What is required
Find the line containing "#### [ 많은 트래픽이 발생한 경우 대처하는 방법 ]". Retype it and every line after it through the end of the entries, exactly as written, with nothing added.

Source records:
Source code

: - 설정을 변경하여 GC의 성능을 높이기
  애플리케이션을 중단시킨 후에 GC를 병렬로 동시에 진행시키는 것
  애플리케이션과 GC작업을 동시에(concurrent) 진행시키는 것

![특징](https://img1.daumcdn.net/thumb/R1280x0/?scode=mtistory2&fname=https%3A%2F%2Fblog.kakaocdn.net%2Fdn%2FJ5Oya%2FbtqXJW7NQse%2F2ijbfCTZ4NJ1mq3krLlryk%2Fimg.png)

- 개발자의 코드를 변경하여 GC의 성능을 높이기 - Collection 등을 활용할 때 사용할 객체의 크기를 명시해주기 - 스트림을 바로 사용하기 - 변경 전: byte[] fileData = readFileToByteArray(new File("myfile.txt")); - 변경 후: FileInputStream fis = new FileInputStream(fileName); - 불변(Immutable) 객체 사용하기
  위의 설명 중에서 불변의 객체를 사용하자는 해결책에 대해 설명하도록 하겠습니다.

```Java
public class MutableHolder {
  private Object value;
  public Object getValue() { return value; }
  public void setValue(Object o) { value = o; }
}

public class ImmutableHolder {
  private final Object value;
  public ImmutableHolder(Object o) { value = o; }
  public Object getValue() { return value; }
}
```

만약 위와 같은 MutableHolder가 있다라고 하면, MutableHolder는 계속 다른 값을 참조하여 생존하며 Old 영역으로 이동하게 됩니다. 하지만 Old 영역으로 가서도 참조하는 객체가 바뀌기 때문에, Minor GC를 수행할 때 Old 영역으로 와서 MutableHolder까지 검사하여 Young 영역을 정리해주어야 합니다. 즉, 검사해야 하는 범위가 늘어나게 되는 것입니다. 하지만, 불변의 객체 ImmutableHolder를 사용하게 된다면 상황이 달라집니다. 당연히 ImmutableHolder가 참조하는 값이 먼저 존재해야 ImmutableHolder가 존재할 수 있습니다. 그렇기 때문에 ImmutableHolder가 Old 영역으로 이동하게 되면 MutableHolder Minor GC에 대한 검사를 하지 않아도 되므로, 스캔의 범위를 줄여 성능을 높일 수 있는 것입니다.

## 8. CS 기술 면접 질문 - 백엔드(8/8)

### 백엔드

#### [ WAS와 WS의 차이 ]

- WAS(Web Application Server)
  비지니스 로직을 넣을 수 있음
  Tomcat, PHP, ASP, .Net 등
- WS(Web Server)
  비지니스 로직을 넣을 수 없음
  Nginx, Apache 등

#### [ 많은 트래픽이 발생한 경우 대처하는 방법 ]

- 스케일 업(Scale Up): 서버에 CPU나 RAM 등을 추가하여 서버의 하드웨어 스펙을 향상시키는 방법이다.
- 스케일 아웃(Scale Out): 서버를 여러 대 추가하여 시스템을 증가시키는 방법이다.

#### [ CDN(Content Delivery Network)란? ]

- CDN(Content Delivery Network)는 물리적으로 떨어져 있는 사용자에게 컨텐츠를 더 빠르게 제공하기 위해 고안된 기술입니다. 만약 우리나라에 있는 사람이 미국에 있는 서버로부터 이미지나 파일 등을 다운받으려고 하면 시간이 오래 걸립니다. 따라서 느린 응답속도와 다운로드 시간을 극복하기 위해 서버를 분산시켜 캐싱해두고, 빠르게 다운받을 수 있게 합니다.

Written solution
#### [ 많은 트래픽이 발생한 경우 대처하는 방법 ]

- 스케일 업(Scale Up): 서버에 CPU나 RAM 등을 추가하여 서버의 하드웨어 스펙을 향상시키는 방법이다.
- 스케일 아웃(Scale Out): 서버를 여러 대 추가하여 시스템을 증가시키는 방법이다.

#### [ CDN(Content Delivery Network)란? ]

- CDN(Content Delivery Network)는 물리적으로 떨어져 있는 사용자에게 컨텐츠를 더 빠르게 제공하기 위해 고안된 기술입니다. 만약 우리나라에 있는 사람이 미국에 있는 서버로부터 이미지나 파일 등을 다운받으려고 하면 시간이 오래 걸립니다. 따라서 느린 응답속도와 다운로드 시간을 극복하기 위해 서버를 분산시켜 캐싱해두고, 빠르게 다운받을 수 있게 합니다.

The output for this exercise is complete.